**Text segment**:
==============================
# First time build.. boot problems... HELP PLEASE!!!



## jays (Dec 9, 2007)

Hey everyone,

Used an article written by one of you to help guide me through the process. Everything worked out fine, but when I boot into BIOS I have power for about a minute, maybe two, then poof. The system shuts off completely, no warning.

In these small blocks of time I have thumbed through the BIOS enough to know that it knows the ram is there, and it recognizes the processor. I believe that it also see's the graphics card, but no HDD or CD.

Any help would be greatly appreciated!

Asus P5K MoBo
Intel CoreDuo Quad
4bg PNY Optima ram (1GB DDR2 PC5300 X4)
CompUSA PSU (250watts)
CompUSA combo drive
CompUSA Case
WD EIDE hdd (250gb)
ATI Radion 2400 HD Pro graphics card

Thanks!


----------



## kwchang007 (Dec 9, 2007)

It seems like it doesn't have enough power.  A 250 watt psu (probably max rating) for a quad that needs 125 watts and then all your other stuff...I don't think it's going to cut it.


----------



## wtf8269 (Dec 9, 2007)

Yup, you definitely need a better power supply. The PSU Guide should be of some help. Also, for future reference, this is in the wrong section.
==============================
**The data**:
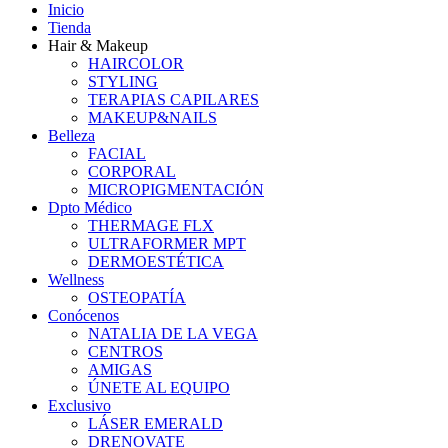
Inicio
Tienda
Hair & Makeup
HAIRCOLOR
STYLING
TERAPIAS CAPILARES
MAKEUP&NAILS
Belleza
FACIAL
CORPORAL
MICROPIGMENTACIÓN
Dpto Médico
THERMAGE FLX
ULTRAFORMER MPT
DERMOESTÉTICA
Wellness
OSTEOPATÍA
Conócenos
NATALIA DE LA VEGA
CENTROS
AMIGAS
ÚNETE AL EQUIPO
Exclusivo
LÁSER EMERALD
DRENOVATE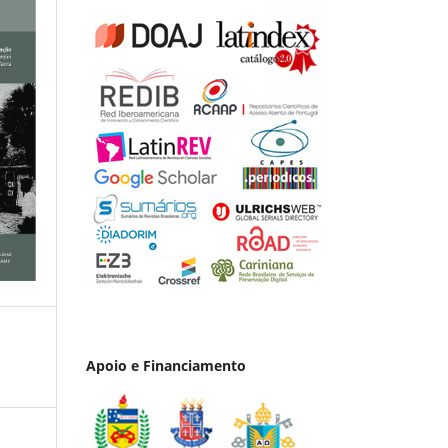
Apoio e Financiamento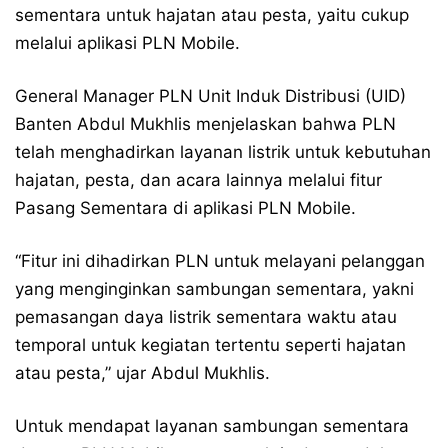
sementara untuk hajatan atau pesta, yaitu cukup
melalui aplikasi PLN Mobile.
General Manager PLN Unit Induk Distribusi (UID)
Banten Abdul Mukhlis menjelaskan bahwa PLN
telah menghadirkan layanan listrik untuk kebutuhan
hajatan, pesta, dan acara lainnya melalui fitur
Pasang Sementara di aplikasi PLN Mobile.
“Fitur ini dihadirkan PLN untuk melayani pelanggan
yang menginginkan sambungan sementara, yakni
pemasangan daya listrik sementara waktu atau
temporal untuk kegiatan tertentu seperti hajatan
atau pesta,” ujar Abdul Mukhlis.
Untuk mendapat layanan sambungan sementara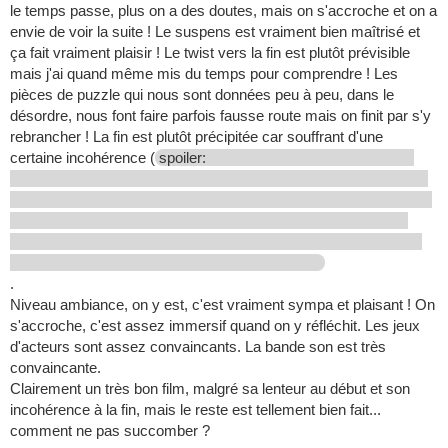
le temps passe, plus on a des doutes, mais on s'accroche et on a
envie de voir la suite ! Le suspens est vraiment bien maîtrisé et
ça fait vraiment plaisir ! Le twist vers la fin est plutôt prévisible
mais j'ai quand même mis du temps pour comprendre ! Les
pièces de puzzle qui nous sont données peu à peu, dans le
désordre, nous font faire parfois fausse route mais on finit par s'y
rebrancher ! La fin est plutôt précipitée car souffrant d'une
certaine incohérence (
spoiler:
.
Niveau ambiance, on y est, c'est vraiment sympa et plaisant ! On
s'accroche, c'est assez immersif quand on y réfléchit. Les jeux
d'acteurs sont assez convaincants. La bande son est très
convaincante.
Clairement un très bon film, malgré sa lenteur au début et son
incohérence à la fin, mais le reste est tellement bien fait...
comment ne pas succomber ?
==============================
**Directive**: In the boot-problems thread, why does the first reply think the system is shutting off? Answer in one to three sentences.

**Response area**: The reply thinks the system isn't getting enough power. The 250-watt power supply, which is probably a maximum rating, has to run a quad-core processor that needs 125 watts plus all the other components, and the reply doubts it can handle that load.